The pacing was a little slow for my own liking, considering this is a mystery thriller. I wasn’t able to feel the usual the-edge-of-my-seat feeling I often experience reading thriller books. There are definitely some parts the book can do away with. Albeit slow, the book was able to show in detail the lives of the characters, their relation to each other, their past and what one meant to another. The book lets you in the ins and outs of the lives of the characters. How they act the way they do and the underlying history that brought them all together, and even when you think you got them all figured out, there will always be something that would surprise you. The French Girl is character-driven than plot-driven. I commend how the author made each character distinct from one another, drawing the lines from their traits and what makes them tick. It focused more on the dynamics between the characters, and while I do appreciate that, I wish the plot wasn’t sacrificed. The plot was a little lack-luster for lack of a better word. The story was a little monotonous and wasn’t as convincing as I hope it would be. I was waiting for intensity, for that heart-racing moment when everything was finally revealed, but I got nothing. My thirst for gasp-inducing plot twist was, sadly, not quenched.

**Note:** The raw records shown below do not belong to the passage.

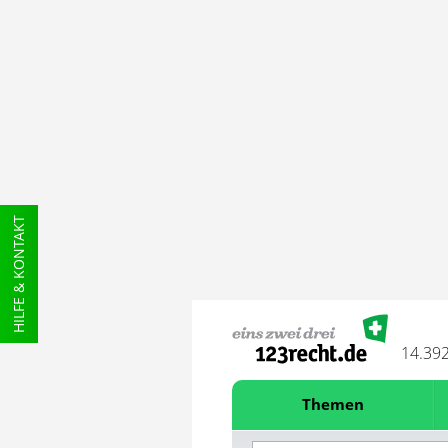
HILFE & KONTAKT
14.39
Themen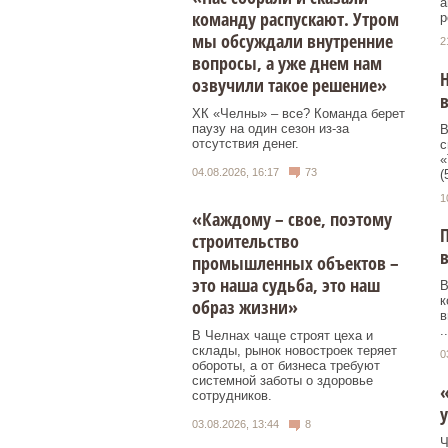
а
команду распускают. Утром
р
мы обсуждали внутренние
2
вопросы, а уже днем нам
Н
озвучили такое решение»
в
ХК «Челны» – все? Команда берет
паузу на один сезон из-за
В
отсутствия денег.
с
«
04.08.2026, 16:17
73
(
1
«Каждому – свое, поэтому
П
строительство
в
промышленных объектов –
это наша судьба, это наш
В
к
образ жизни»
в
..
В Челнах чаще строят цеха и
склады, рынок новостроек теряет
0
обороты, а от бизнеса требуют
системной заботы о здоровье
«
сотрудников.
03.08.2026, 13:44
8
Ч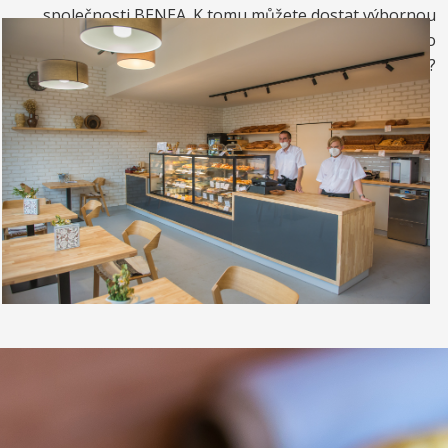
společnosti BENEA. K tomu můžete dostat výbornou
kávou. Nebo si raději dáte zrmzlinový pohár nebo
vynikající točenou zmrzlinu?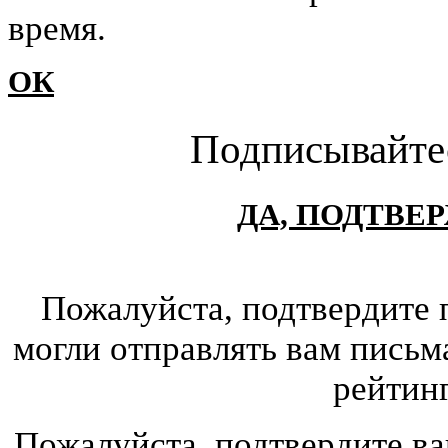
время.
ОК
Подписывайте
ДА, ПОДТВЕ
Пожалуйста, подтвердите 
могли отправлять вам письм
рейтин
Пожалуйста, подтвердите ва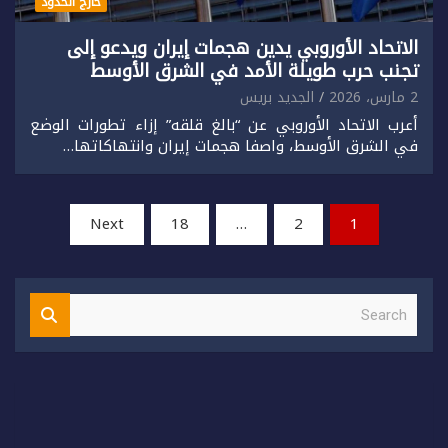
خارج الحدود
الاتحاد الأوروبي يدين هجمات إيران ويدعو إلى
تجنب حرب طويلة الأمد في الشرق الأوسط
2 مارس، 2026
الجديد بريس
أعرب الاتحاد الأوروبي عن “بالغ قلقه” إزاء تطورات الوضع
في الشرق الأوسط، واصفا هجمات إيران وانتهاكاتها…
تعدد
Next
18
…
2
1
صفحات
المقالات
S
e
a
r
c
h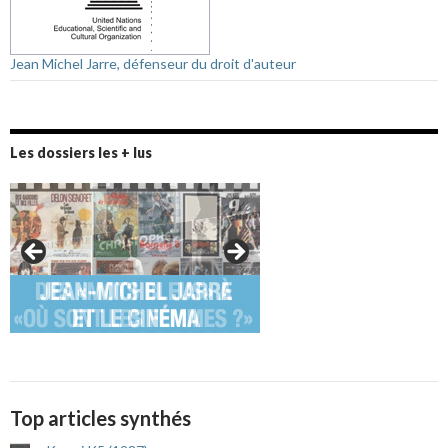
Jean Michel Jarre, défenseur du droit d'auteur
Les dossiers les + lus
Top articles synthés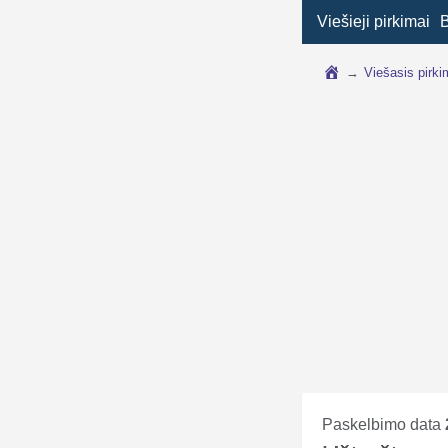
Viešieji pirkimai
→
Viešasis pirk
Paskelbimo data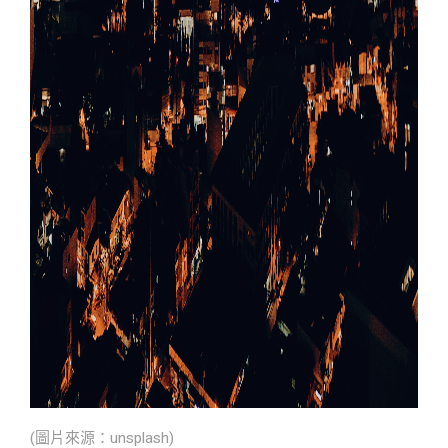
(圖片來源：unsplash)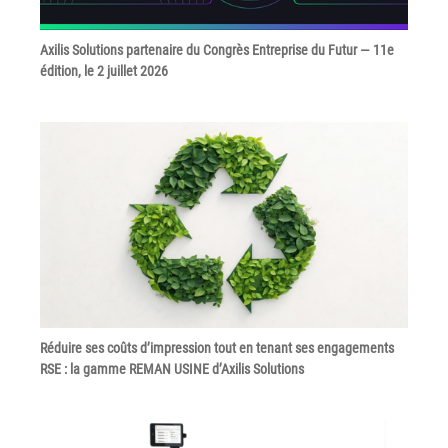
couleur
Imprimante multifonctions couleur Xerox® VersaLink®
Axilis Solutions partenaire du Congrès Entreprise du Futur — 11e
C7120/C7125/C7130
édition, le 2 juillet 2026
Capture numérisation de documents
RISC Box
Apps
Services
Audit de Sécurité Informatique
Sécurité des Réseaux
Sécurité des périphériques d’impression
Gestion des documents
Mobilité
Réduire ses coûts d’impression tout en tenant ses engagements
RSE : la gamme REMAN USINE d’Axilis Solutions
ConnectKey®
Service de Gestion d’impression (MPS)
Notre équipe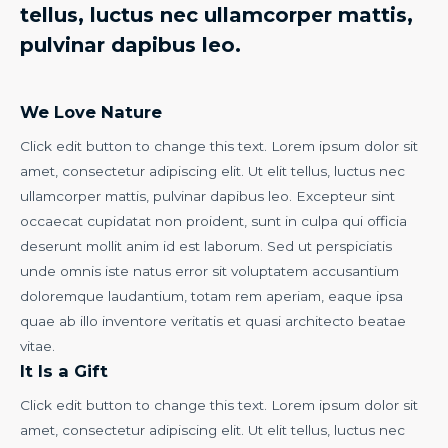
tellus, luctus nec ullamcorper mattis,
pulvinar dapibus leo.
We Love Nature
Click edit button to change this text. Lorem ipsum dolor sit
amet, consectetur adipiscing elit. Ut elit tellus, luctus nec
ullamcorper mattis, pulvinar dapibus leo. Excepteur sint
occaecat cupidatat non proident, sunt in culpa qui officia
deserunt mollit anim id est laborum. Sed ut perspiciatis
unde omnis iste natus error sit voluptatem accusantium
doloremque laudantium, totam rem aperiam, eaque ipsa
quae ab illo inventore veritatis et quasi architecto beatae
vitae.
It Is a Gift
Click edit button to change this text. Lorem ipsum dolor sit
amet, consectetur adipiscing elit. Ut elit tellus, luctus nec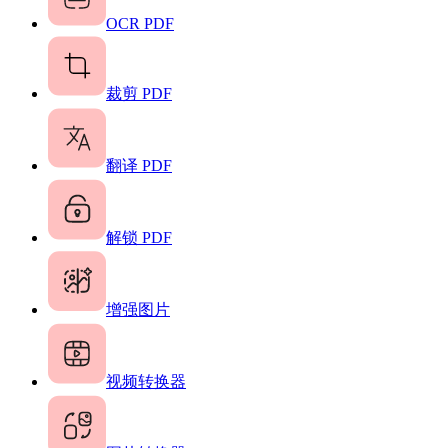
OCR PDF
裁剪 PDF
翻译 PDF
解锁 PDF
增强图片
视频转换器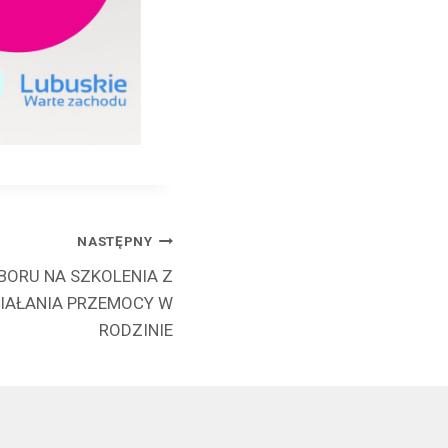
NASTĘPNY
BORU NA SZKOLENIA Z
IAŁANIA PRZEMOCY W
RODZINIE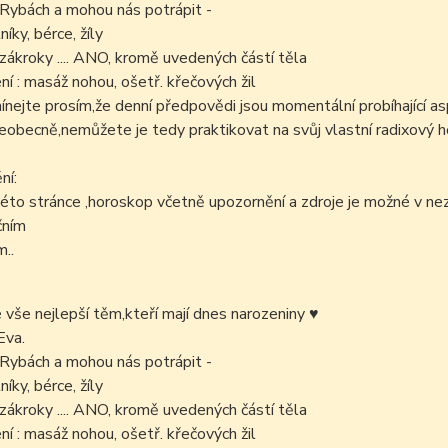
 Rybách a mohou nás potrápit -
níky, bérce, žíly
zákroky .... ANO, kromě uvedených částí těla
í : masáž nohou, ošetř. křečových žil
ejte prosím,že denní předpovědi jsou momentální probíhající as
šeobecně,nemůžete je tedy praktikovat na svůj vlastní radixový h
ní:
éto stránce ,horoskop včetně upozornění a zdroje je možné v n
čním
..
é vše nejlepší těm,kteří mají dnes narozeniny
♥
Eva.
 Rybách a mohou nás potrápit -
níky, bérce, žíly
zákroky .... ANO, kromě uvedených částí těla
í : masáž nohou, ošetř. křečových žil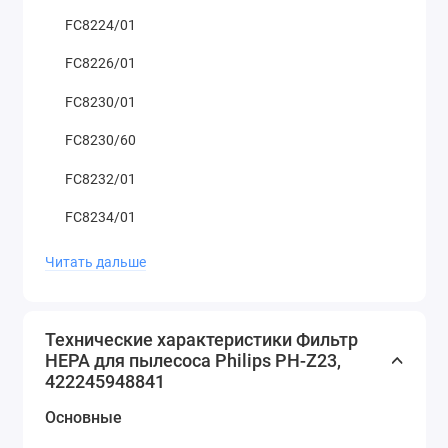
FC8224/01
FC8226/01
FC8230/01
FC8230/60
FC8232/01
FC8234/01
FC8236/01
Читать дальше
FC8270/01
FC8276/31
Технические характеристики Фильтр
HEPA для пылесоса Philips PH-Z23,
FC8278/01
422245948841
FC8280/01
Основные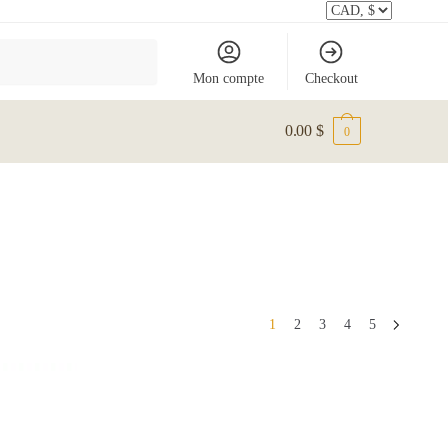
Mon compte
Checkout
0.00
$
0
1
2
3
4
5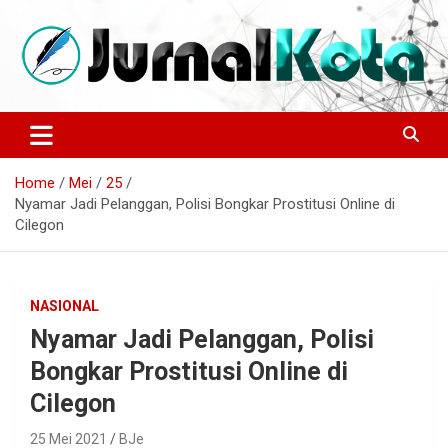
Skip
to
content
Sumber Berita Indonesia dan Internasional Terkini
JURNALKOTA.NET
Home
Mei
25
Nyamar Jadi Pelanggan, Polisi Bongkar Prostitusi Online di
Cilegon
NASIONAL
Nyamar Jadi Pelanggan, Polisi
Bongkar Prostitusi Online di
Cilegon
25 Mei 2021
BJe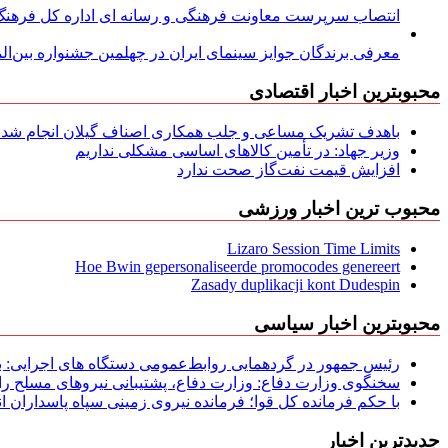
انتصاب سرپرست معاونت فرهنگی و رسانه ای اداره کل فرهنگ و
معرفی برندگان جوایز سینمای ایران در چهلمین جشنواره بین‌المل
محبوبترین اخبار اقتصادی
باهدف تشریک مساعی و جلب همکاری اصناف گیلان انجام شد: ج
وزیر جهاد: در تأمین کالاهای اساسی مشکلی نداریم
افزایش قیمت نفت‌گاز صحت ندارد
محبوب ترین اخبار ورزشی
Lizaro Session Time Limits
Hoe Bwin gepersonaliseerde promocodes genereert
Zasady duplikacji kont Dudespin
محبوبترین اخبار سیاسی
رئیس جمهور در گردهمایی روابط‌عمومی دستگاه های اجرایی: به‌
سخنگوی وزارت دفاع: وزارت دفاع، پشتیبانی نیرو‌های مسلح را 
با حکم فرمانده کل قوا؛ فرمانده نیروی زمینی سپاه پاسداران
جدیدترین اخبار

Also, they could have titled it in a more catchy way. If I come across this book in the bookstore, to be quite honest, I would not even give a second glance. There is something cliche about it already, which doesn’t give any impact as opposed to 4-5 years ago. What I commend though is the existence or non-existence, however way you want to put it, of Severine. It was cleverly incorporated in the scenes, which adds mystery to everything and makes you question the relationship or involvement of our main character, Kate Channing, to her murder. Also the end part, where Severine had somewhat an intervention to what happened to Kate, I love that part.
All in all, if you are a patient reader, and you want a character-driven book than a plot-driven one, then this is definitely for you.
Once ensconced in a black taxi, the unease becomes corporeal, taking on the body of twisting snakes that are no longer confined to my stomach now they’re swaying upward, encircling my lungs, slithering through my throat, threatening to choke me of words and breath.